Una vez, iba yo en un bus de línea y una mujer indígena, desde la calle, levantó la mano para detener la unidad. El chofer paró y con el controlador, de forma peyorativa y burlona, le dijeron riéndose a la señora: “¡Sube breve, María! ¡Sube!”.

Los dos, el chofer y el controlador, tenían la piel tan cobriza como la señora que subía ataviada con su anaco, con un guagua en la espalda y con un canasto de chochos. La diferencia era que ellos ya se habían cortado el guango, ya habían botado las alpargatas y quién sabe, hasta podían haber tenido cuenta de Instagram. Podían apellidarse Chiluisa, Chusic, Chasilema o cualquier otro apellido indígena, pero ya eran más bacanes. Oían reguetón. En vez de poncho se ponían chompas y metían sus nalgas prietas en unos descoloridos “blujins”. Ellos, en palabras del sociólogo Nelson Reascos, ya se habían blanqueado. 

Si los anoréxicos pueden ver en el espejo la gordura donde no la hay, ¿quién quita que este tipo de gente pueda ver la blancura donde tampoco la hay? Esa blancura que nos han metido en la cabeza que es mejor. Esa blancura que te da pinta, porte y hasta garbo.

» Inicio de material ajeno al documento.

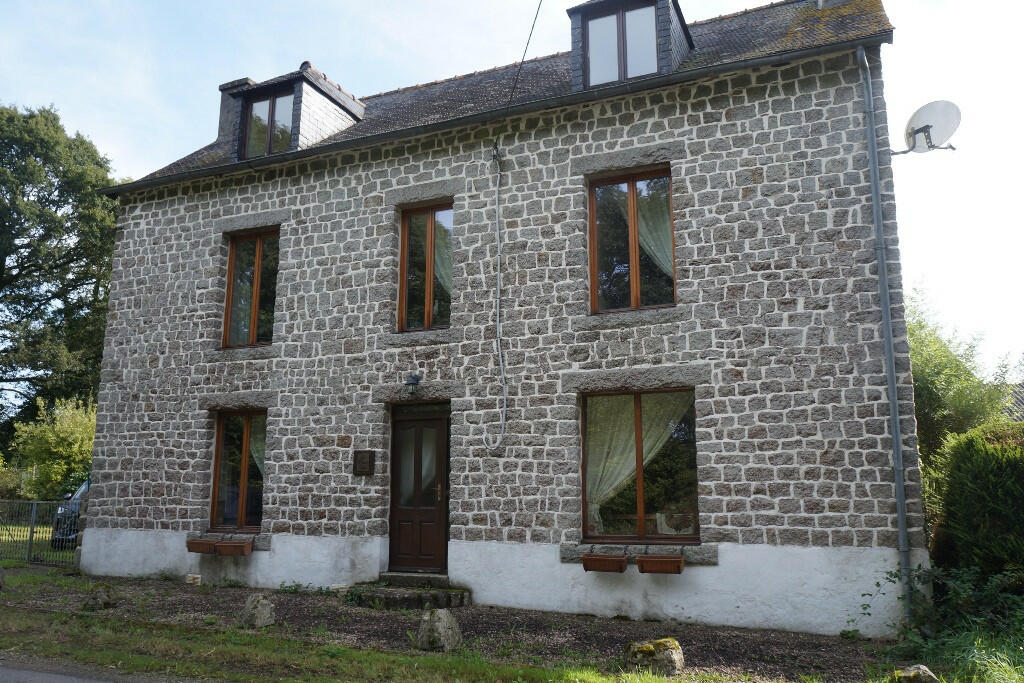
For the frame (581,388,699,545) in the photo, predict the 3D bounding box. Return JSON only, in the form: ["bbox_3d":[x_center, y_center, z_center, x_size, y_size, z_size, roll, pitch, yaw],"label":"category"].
[{"bbox_3d":[1.607,1.569,9.664,1.470,1.910,0.110,-4,-12,22],"label":"frame"}]

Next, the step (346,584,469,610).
[{"bbox_3d":[-1.400,3.412,10.266,1.730,0.220,0.380,-4,-12,22],"label":"step"}]

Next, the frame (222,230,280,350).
[{"bbox_3d":[-4.169,-0.863,12.574,1.200,1.900,0.100,-4,-12,22],"label":"frame"}]

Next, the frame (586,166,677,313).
[{"bbox_3d":[1.649,-1.335,10.403,1.190,1.920,0.090,-4,-12,22],"label":"frame"}]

Me siento indígena. Reencarnacionista como soy, creo haber sido un runa en alguna comunidad serrana. Creo haber sido vejado, humillado y vilipendiado también por mi ignorancia, por el color de mi piel, por hablar mal español. ¿De cuándo acá el color y el lugar donde naces ameritan un trato especial? ¿De cuando acá el apellido te da el mejor plato de la mesa o el banco de la cocina para comer en bandeja desechable? Oí un rap quichua que me gustaría compartir con todos ustedes“Más runas que nunca”, de ‘Inmortal Kultura’—. Les pido que lo escuchen y me digan qué tal les pareció.

Les pido que se den el tiempo para pensarse iguales. Ninguno de ustedes eligió la casa, la casta ni la cuna. Este artículo es un homenaje a mi gente, a mi pueblo, a mi vida. Reciban el abrazo de un igual, de otro runa.